- [YOUR TASK] Only the text of the entries below should appear in your exact transcription; leave out every picture.

[Extracted records]

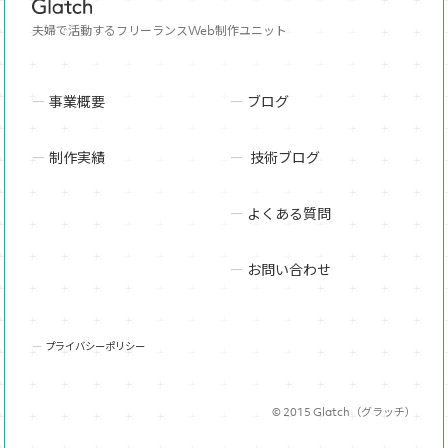
夫婦で活動するフリーランスWeb制作ユニット
事業概要
ブログ
制作実績
技術ブログ
よくある質問
お問い合わせ
プライバシーポリシー
© 2015 Glatch（グラッチ）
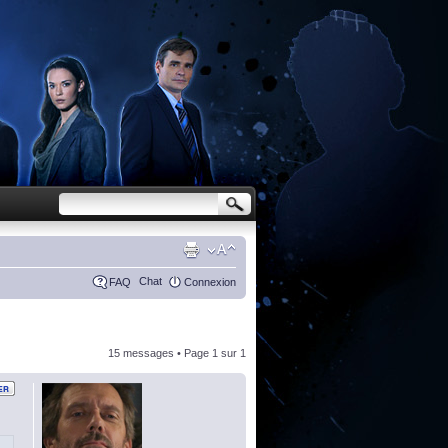
Chat
FAQ
Connexion
15 messages • Page
1
sur
1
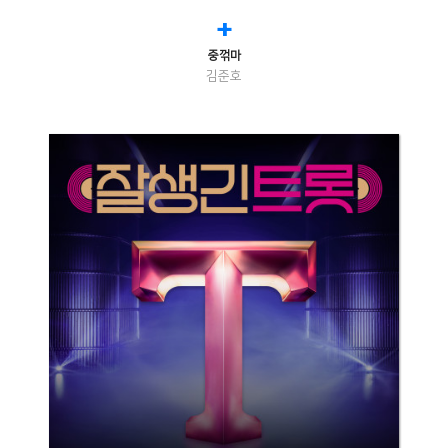
+
중꺾마
김준호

- [RESPONSE AREA]
夫婦で活動するフリーランスWeb制作ユニット
事業概要
ブログ
制作実績
技術ブログ
よくある質問
お問い合わせ
プライバシーポリシー
© 2015 Glatch（グラッチ）
Chat
FAQ
Connexion
15 messages • Page
1
sur
1
+
중꺾마
김준호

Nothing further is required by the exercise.